- Your instructions
Collect all lines from the listing that include the string "purpose".

- Listed entries

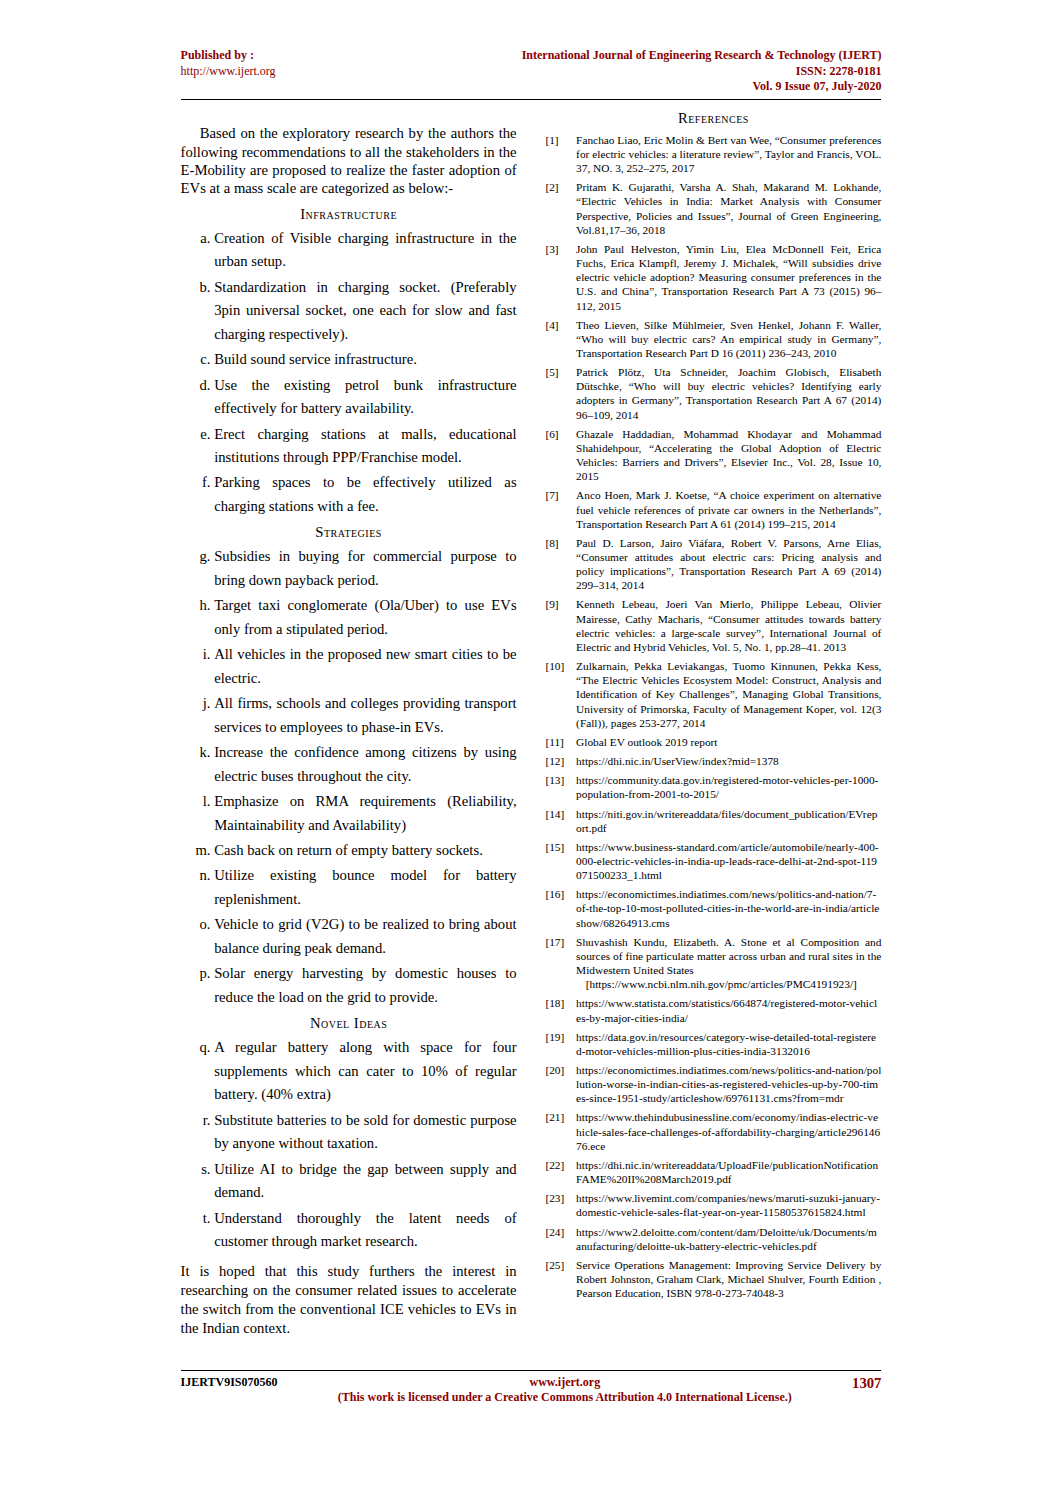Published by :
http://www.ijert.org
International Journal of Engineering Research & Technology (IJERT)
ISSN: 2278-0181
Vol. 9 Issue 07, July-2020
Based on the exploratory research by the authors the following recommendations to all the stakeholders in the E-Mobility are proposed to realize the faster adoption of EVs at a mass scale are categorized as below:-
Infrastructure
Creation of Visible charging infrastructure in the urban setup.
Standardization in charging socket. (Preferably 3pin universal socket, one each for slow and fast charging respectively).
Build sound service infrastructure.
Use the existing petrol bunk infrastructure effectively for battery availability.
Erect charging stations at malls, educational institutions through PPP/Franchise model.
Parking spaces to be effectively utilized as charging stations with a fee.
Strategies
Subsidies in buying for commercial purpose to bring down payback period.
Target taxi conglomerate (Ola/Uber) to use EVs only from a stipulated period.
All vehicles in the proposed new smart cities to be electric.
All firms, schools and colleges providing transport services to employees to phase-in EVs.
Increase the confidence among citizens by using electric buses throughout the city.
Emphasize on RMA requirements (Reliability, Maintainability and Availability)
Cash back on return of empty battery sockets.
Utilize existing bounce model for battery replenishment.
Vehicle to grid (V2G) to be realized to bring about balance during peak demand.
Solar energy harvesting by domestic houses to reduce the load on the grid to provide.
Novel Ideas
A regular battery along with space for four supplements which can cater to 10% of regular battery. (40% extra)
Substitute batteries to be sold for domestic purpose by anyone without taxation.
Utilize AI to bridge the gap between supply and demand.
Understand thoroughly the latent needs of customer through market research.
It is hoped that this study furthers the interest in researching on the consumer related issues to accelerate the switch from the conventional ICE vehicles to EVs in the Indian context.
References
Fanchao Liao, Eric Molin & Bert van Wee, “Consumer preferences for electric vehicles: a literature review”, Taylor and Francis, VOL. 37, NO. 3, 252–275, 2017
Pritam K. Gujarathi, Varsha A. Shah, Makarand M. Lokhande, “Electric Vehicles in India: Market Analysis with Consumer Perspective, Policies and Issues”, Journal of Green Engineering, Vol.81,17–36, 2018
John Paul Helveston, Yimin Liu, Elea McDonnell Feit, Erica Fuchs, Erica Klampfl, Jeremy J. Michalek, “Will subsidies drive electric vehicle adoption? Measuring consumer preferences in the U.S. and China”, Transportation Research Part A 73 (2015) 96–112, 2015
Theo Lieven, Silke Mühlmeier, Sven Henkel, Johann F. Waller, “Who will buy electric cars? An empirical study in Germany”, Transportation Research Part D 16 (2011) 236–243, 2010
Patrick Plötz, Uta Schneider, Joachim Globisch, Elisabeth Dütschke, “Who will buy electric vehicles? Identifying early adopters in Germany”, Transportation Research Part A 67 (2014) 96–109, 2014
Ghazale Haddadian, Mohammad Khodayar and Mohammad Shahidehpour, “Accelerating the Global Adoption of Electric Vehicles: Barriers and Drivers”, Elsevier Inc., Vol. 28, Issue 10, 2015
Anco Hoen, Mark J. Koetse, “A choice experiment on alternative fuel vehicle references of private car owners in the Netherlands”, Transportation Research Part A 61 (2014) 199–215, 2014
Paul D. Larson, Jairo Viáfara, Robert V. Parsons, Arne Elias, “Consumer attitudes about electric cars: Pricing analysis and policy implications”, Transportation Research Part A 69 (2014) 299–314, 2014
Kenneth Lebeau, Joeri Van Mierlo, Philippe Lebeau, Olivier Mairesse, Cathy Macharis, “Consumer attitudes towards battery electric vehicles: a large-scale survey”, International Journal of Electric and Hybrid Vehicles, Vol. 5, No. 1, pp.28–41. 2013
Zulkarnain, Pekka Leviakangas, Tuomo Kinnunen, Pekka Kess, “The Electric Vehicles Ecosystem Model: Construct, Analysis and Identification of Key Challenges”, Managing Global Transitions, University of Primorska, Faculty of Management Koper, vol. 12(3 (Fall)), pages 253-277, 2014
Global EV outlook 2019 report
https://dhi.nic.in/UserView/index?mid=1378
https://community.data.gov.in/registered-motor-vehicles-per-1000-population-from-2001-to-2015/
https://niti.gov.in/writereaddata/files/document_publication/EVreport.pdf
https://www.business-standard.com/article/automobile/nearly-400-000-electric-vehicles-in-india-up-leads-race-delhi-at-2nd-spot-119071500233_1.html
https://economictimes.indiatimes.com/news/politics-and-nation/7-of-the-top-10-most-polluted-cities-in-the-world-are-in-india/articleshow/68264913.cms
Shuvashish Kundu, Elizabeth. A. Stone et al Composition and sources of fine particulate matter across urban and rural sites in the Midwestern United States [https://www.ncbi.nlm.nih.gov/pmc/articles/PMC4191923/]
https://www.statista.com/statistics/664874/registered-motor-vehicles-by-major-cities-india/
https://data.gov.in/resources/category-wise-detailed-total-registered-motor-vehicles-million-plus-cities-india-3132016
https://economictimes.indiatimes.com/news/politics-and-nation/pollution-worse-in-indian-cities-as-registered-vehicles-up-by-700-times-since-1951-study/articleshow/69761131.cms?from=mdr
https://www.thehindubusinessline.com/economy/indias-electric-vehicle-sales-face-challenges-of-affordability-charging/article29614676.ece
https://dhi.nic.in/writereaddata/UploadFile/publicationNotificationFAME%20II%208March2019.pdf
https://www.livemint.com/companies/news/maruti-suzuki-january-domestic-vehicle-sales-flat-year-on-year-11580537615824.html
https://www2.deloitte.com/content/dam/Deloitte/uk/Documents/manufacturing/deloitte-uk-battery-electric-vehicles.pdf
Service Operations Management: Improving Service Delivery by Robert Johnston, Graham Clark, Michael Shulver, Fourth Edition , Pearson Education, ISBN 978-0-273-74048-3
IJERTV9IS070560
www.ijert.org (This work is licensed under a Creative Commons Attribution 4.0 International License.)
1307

...

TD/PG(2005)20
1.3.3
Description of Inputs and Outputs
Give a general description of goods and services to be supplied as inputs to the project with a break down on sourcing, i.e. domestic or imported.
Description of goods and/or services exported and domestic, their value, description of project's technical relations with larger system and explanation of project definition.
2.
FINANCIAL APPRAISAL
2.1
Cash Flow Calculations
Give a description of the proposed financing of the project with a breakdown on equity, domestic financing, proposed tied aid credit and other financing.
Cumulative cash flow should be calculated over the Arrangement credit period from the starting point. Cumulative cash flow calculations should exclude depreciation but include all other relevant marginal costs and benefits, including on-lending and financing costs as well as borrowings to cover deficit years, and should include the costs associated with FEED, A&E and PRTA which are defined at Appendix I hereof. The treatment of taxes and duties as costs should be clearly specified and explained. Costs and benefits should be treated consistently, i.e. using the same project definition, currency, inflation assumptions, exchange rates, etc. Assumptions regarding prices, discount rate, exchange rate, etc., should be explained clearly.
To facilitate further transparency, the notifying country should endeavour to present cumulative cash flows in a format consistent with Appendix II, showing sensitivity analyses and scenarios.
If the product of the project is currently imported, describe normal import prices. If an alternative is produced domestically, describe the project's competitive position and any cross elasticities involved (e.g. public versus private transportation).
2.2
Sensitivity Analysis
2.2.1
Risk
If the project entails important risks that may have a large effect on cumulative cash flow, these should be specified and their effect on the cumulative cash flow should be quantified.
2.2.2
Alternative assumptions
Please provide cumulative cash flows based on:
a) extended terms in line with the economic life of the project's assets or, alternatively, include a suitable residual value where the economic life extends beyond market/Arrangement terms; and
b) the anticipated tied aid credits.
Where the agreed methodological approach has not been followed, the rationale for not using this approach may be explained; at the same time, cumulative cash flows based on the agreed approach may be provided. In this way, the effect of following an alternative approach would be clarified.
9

- Final answer
Subsidies in buying for commercial purpose to bring down payback period.
Substitute batteries to be sold for domestic purpose by anyone without taxation.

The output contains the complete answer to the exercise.